**SET OF TASKS:**
1 - Reproduce the passage of the Infinity speaker review that opens with the words containing "The cabinet is" and closes with "mileage may vary).", swapping "black" for "white".
2 - Decide whether each statement agrees with the Infinity speaker review, answering yes or no and quoting the words that settle it: (a) The Ref 1 mkII supports biwiring. (b) The cabinet has rounded edges meant to reduce diffractions. (c) The Ref 1 mkII is made in Denmark.

As many other HiFi Companies, Infinity has a line of products specifically designed and built in Europe to satisfy the European standards and the Ref 1 mkII is one of those. The baby Infinity is one of the more affordable speakers into the catalogue: a standard 2-way rear-firing bass reflex enclosure, equipped with a 13 cm (5") graphite-coated woofer and a diminutive gold (???)-plated tweeter. No biwiring is allowed - obviously - considering the price target of the speaker.
The cabinet is available both in black and simil-oak vinyl finish and it makes use of "rounded" edges to minimize diffractions.
Claimed tech specs are:

The Infinity Ref 1 mkII are on the small side at 19,8 (L) x 34,4 (A) x 20 (P) cm while the weight is somewhere around 6 kgs (12 lbs) per speaker.
Easily available almost anywhere, it won't be difficult to buy 'em for a price sensibly lower than the suggested retail price (your mileage may vary).

This model seems not to be available in the American market and a plate in the rear of the cabinet tells us the whole story: Made in Denmark, exactly like many other US speakers, some JBL models, for example, like the Ti 600i we've recently reviewed here on TNT-Audio.

The Ref 1 mkII have been extensively tested in different operating conditions, both as main speakers of a budget system, as main speakers into an expensive set-up and finally as rear speakers into a good Home Theater system.

**RAW DATA:**
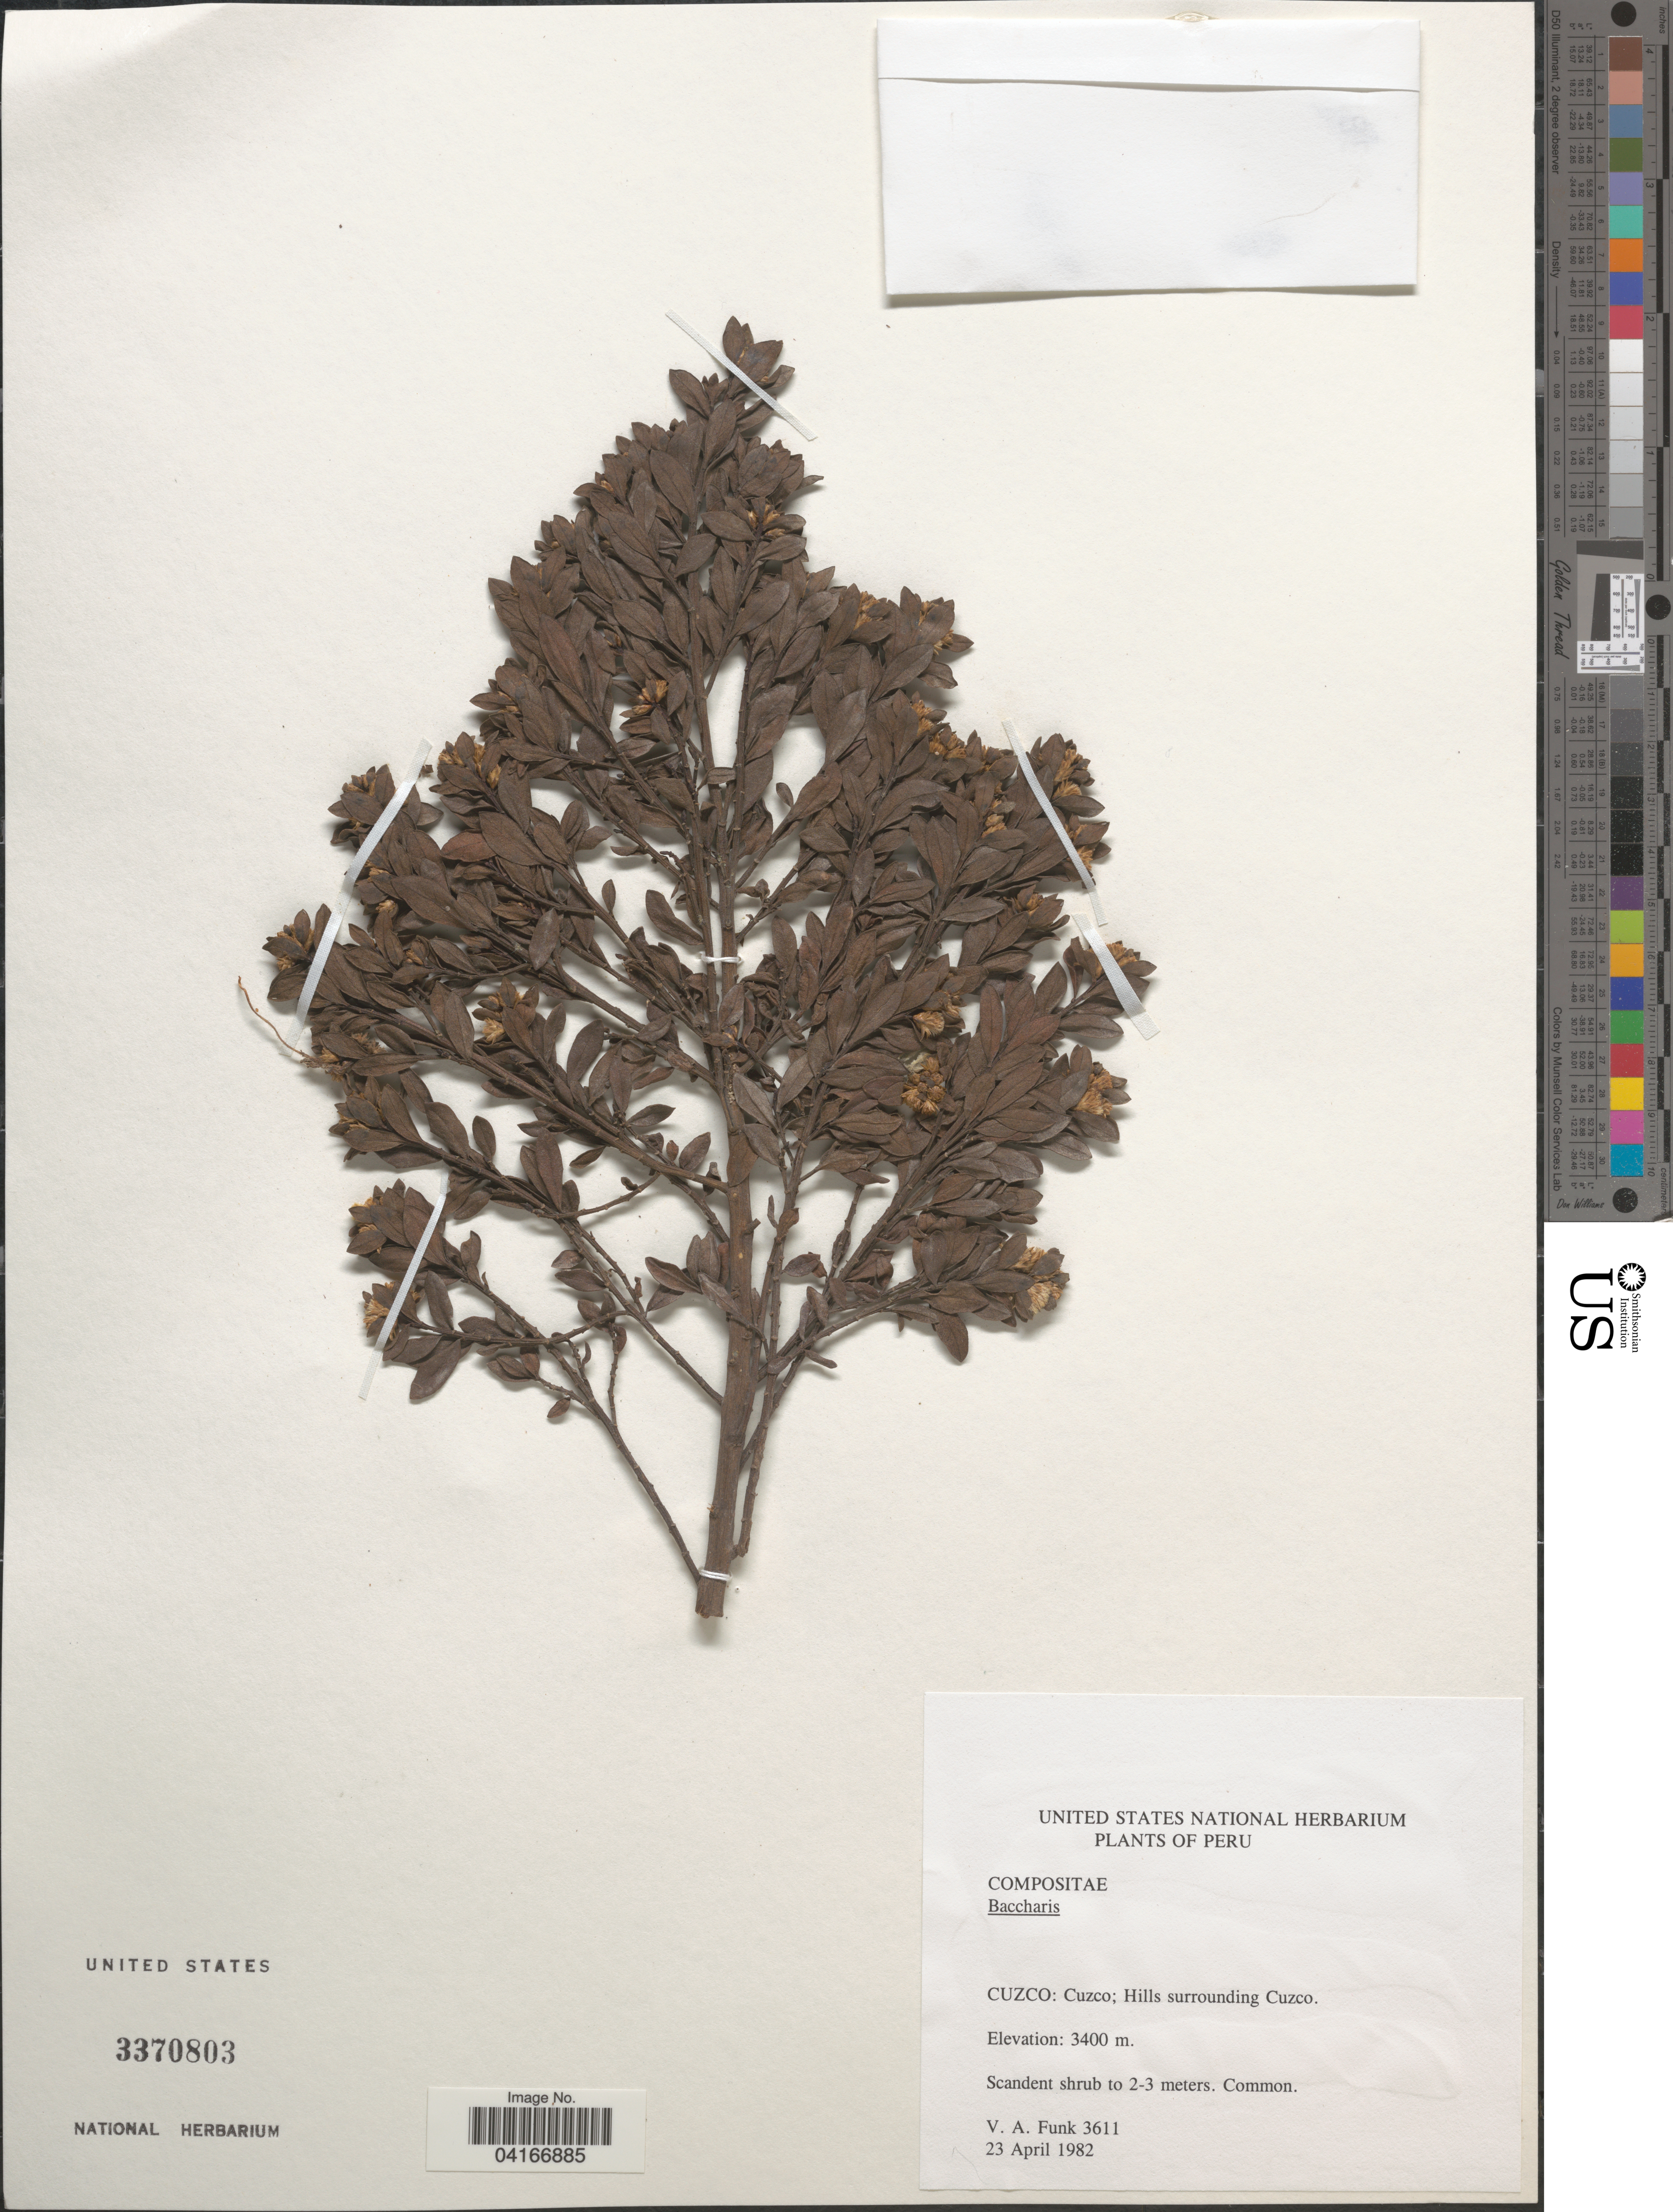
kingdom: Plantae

**SOLVED TASKS:**
1 -
The cabinet is available both in white and simil-oak vinyl finish and it makes use of "rounded" edges to minimize diffractions.
Claimed tech specs are:

The Infinity Ref 1 mkII are on the small side at 19,8 (L) x 34,4 (A) x 20 (P) cm while the weight is somewhere around 6 kgs (12 lbs) per speaker.
Easily available almost anywhere, it won't be difficult to buy 'em for a price sensibly lower than the suggested retail price (your mileage may vary).

2 -
(a) No: "No biwiring is allowed"
(b) Yes: "it makes use of "rounded" edges to minimize diffractions"
(c) Yes: "Made in Denmark"